TEXT SECTION ::
The fact is that locally domiciled funds are better positioned to design mandates, ticket sizes, and instruments that reflect the realities of these entrepreneurs. They are closer to markets, better able to assess risk, and more accountable to both investors and investees. When combined with blended finance first-loss capital, guarantees, or technical assistance from DFIs and philanthropy, these funds can safely crowd pension capital into segments that have long been underserved.
Crucially, local domiciliation ensures that the benefits of development finance extend beyond individual deals. It builds onshore fund-management capacity, data, track records, and market infrastructure that persist long after concessional capital exits.
Pension Funds as Engines of Development
Pension funds must play an empowering role in this transition. They are not merely custodians of savings; they are engines of the economy’s collective wealth. Their long-dated liabilities make them natural investors in private equity, venture, and infrastructure, if the right governance, regulation, and vehicles exist.
If Ghanaian pension funds were to allocate even 5–10 per cent of assets under management to well-structured local private capital, the impact would be transformative. Capital would flow into high-growth businesses, strengthening value chains that disproportionately employ women and youth. These firms would scale, create formal jobs, and generate tax revenue. New employees would become the next generation of pension contributors, reinforcing the system’s long-term sustainability in a youthful, largely informal economy.
The Cost of Getting It Wrong
Ghana is now being watched as a potential pilot for continent-wide change. Initiatives such as the pension industry compact and domiciliation studies signal seriousness. But the cost of failure is high. Weak design, poor enforcement, or headline fund failures could entrench scepticism about African domiciles for years, prolonging dependence on offshore centres.
If incentives, fiscal frameworks, and legal structures are not fixed now, Africa will remain a continent that exports its savings and imports its debt, while failing to create enough jobs for the youngest population on earth.
Ghana has the capital. It has the leadership. What it needs now are the models and structures to unlock what is already within reach. If it succeeds, it will not only mobilise domestic savings, but it will also help redefine how Africa finances its own future.

DATASET RECORDS ::
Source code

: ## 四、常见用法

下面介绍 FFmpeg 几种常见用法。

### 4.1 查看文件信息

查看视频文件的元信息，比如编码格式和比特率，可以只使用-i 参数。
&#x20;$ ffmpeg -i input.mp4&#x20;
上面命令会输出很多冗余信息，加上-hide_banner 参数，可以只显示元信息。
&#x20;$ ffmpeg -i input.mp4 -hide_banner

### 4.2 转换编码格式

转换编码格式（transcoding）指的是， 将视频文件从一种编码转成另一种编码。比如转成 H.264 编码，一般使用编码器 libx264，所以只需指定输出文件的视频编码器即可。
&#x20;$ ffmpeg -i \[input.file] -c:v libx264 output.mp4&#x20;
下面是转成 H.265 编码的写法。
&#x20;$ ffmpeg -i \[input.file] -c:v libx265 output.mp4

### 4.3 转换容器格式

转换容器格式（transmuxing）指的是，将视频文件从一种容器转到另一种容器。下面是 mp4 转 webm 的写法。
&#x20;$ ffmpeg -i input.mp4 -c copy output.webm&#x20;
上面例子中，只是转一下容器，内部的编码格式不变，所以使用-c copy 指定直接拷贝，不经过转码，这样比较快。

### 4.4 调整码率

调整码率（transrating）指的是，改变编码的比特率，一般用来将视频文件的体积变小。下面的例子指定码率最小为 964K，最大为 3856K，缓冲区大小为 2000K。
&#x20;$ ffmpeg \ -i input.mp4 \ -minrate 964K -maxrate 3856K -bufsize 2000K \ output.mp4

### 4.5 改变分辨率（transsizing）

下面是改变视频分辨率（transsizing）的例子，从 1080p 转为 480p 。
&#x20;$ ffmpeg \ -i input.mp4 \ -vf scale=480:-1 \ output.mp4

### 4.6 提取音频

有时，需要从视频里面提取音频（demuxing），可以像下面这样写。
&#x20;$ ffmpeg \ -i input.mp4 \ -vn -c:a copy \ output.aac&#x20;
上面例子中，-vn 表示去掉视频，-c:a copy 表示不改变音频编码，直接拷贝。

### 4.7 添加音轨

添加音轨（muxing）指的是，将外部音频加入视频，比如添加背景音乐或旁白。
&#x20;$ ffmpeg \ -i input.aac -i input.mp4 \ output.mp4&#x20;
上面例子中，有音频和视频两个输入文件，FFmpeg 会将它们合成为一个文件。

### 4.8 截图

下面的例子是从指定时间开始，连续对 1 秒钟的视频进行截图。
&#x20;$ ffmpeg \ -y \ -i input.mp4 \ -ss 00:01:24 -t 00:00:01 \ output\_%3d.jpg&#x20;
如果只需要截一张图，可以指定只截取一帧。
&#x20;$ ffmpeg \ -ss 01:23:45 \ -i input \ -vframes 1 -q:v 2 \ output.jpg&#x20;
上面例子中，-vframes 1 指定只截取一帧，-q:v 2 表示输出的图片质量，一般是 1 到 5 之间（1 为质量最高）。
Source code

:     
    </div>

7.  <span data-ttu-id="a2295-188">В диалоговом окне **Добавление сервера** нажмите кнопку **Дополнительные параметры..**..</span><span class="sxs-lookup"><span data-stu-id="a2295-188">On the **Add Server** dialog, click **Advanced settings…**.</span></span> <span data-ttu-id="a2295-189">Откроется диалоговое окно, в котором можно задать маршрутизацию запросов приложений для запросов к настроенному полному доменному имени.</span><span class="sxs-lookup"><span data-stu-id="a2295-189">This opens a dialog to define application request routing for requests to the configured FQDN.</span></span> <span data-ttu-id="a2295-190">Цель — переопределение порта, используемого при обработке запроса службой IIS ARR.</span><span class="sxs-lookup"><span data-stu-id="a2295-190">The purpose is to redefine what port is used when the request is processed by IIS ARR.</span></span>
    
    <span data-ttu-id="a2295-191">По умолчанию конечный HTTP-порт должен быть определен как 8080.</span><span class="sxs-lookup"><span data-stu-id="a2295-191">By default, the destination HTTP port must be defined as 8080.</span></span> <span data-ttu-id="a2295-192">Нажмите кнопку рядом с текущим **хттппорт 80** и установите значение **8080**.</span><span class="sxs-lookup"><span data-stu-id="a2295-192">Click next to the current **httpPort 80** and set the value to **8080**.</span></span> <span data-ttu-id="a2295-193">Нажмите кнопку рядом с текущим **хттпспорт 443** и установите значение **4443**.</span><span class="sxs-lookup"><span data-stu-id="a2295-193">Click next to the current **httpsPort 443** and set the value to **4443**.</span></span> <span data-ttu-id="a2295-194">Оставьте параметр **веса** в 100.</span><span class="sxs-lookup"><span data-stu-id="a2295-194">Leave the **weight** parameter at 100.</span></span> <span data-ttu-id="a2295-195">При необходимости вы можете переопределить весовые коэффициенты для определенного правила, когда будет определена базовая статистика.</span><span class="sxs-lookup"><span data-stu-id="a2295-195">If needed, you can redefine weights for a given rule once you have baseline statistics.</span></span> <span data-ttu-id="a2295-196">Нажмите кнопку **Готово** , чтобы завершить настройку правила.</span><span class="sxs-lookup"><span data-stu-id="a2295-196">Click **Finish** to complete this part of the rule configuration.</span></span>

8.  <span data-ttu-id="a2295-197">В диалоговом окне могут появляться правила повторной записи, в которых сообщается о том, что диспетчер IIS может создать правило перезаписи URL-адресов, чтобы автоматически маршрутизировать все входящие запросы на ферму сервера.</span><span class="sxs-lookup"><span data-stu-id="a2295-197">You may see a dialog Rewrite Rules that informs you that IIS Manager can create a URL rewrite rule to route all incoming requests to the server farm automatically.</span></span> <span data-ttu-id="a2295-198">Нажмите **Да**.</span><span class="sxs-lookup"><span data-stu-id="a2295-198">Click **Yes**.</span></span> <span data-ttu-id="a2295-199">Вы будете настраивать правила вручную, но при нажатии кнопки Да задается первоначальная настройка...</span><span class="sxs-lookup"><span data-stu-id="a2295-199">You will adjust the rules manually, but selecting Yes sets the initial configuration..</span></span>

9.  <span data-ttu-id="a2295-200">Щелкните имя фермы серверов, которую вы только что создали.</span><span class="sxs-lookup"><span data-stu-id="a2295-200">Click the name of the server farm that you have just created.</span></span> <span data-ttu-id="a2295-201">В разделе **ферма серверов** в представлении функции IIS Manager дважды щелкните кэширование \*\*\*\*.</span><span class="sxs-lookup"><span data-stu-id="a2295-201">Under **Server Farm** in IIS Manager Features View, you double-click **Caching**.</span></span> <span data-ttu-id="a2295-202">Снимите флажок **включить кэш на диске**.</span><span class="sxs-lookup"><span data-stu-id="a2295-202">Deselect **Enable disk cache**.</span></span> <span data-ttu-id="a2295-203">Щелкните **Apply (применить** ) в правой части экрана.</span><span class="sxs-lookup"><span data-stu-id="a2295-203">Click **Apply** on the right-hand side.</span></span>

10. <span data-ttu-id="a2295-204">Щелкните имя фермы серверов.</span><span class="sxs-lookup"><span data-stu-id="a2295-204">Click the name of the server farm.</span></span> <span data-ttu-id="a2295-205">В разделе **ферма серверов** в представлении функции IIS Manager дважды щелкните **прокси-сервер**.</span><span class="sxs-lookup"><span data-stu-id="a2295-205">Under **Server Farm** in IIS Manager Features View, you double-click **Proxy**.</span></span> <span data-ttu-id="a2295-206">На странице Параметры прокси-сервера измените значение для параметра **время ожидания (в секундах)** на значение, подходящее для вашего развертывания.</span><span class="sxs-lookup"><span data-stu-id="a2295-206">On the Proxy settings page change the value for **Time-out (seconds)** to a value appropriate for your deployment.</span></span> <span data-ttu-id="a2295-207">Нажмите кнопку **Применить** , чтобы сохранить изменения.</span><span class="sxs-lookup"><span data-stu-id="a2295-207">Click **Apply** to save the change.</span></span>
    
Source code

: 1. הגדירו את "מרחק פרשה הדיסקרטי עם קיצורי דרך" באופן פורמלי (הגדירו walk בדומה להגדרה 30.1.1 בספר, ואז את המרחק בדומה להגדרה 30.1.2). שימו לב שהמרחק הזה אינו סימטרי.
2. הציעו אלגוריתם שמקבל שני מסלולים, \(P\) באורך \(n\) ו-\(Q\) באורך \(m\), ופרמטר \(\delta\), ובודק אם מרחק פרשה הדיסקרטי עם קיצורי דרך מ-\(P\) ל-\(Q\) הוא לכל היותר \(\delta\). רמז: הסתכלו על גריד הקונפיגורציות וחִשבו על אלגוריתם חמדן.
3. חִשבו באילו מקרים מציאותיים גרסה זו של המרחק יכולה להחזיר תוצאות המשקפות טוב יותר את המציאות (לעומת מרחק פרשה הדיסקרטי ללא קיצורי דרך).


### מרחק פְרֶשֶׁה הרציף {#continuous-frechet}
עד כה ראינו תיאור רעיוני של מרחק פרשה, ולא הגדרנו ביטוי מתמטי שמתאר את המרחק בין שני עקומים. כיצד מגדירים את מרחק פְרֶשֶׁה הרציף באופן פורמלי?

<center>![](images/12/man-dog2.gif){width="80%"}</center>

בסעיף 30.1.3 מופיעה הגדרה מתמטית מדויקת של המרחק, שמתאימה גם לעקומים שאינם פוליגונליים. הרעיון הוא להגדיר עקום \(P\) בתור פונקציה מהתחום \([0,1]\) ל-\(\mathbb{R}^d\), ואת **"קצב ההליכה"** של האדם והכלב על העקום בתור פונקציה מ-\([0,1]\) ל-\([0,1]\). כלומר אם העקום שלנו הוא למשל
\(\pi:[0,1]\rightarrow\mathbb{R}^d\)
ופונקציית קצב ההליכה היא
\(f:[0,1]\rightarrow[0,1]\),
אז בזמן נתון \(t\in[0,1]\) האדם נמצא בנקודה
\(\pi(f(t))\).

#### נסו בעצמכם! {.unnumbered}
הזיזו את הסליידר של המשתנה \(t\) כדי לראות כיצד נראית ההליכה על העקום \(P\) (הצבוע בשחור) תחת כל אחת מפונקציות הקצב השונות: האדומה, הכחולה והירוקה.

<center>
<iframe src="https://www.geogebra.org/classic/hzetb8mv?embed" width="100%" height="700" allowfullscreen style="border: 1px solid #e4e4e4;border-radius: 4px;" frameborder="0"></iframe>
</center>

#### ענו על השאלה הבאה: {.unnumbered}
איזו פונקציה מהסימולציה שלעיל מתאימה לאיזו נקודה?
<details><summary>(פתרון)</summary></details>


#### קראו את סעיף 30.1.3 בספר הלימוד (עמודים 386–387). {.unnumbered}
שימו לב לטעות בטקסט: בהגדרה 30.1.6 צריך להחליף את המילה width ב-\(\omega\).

EXERCISE REQUIREMENTS ::
In the article on Ghana's pension funds, which things does local domiciliation build, according to the sentence beginning "It builds onshore"? List all of them. The listing above comes from a separate source and is unrelated to the article on Ghana's pension funds.

RESPONSE FOR THIS EXERCISE ::
- Onshore fund-management capacity
- Data
- Track records
- Market infrastructure